Can you rewrite the lines from the one containing "Cascais: reinventa tu barrio" through the one containing "Zaio : Liderazgo femenino", inclusive, changing "Propuesta oficial" to "Propuesta destacada" and leaving everything else in them unchanged, then return only those lines?

▶ **Exercise data**:
*-*-*
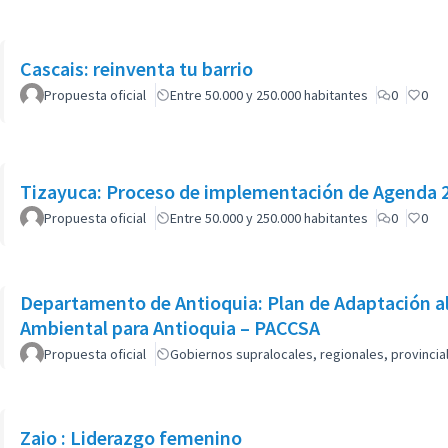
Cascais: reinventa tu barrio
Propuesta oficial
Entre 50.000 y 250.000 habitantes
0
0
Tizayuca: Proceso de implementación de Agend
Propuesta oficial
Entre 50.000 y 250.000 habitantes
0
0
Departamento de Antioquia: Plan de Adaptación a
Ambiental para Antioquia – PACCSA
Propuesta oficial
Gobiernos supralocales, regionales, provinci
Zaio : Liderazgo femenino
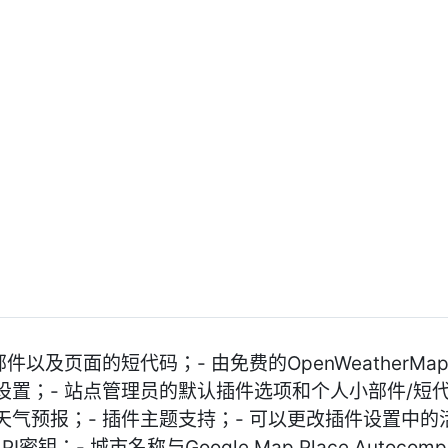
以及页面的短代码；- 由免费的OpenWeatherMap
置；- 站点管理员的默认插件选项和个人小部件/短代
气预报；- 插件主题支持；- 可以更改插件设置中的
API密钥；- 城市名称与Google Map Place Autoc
*-*-*
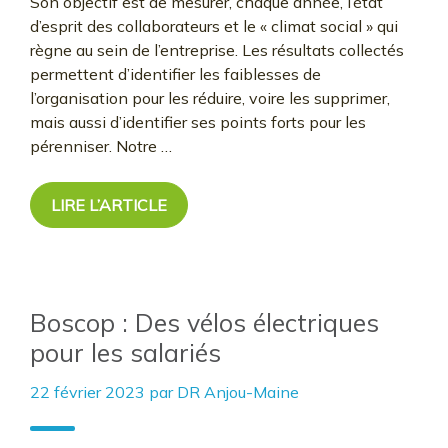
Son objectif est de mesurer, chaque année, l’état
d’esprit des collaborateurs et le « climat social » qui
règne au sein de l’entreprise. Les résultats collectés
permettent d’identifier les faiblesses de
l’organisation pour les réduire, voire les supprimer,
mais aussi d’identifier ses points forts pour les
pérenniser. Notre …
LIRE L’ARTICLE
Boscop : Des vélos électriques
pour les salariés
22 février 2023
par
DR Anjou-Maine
*-*-*
▶ **Task answer**:
Cascais: reinventa tu barrio
Propuesta destacada
Entre 50.000 y 250.000 habitantes
0
0
Tizayuca: Proceso de implementación de Agend
Propuesta destacada
Entre 50.000 y 250.000 habitantes
0
0
Departamento de Antioquia: Plan de Adaptación a
Ambiental para Antioquia – PACCSA
Propuesta destacada
Gobiernos supralocales, regionales, provinci
Zaio : Liderazgo femenino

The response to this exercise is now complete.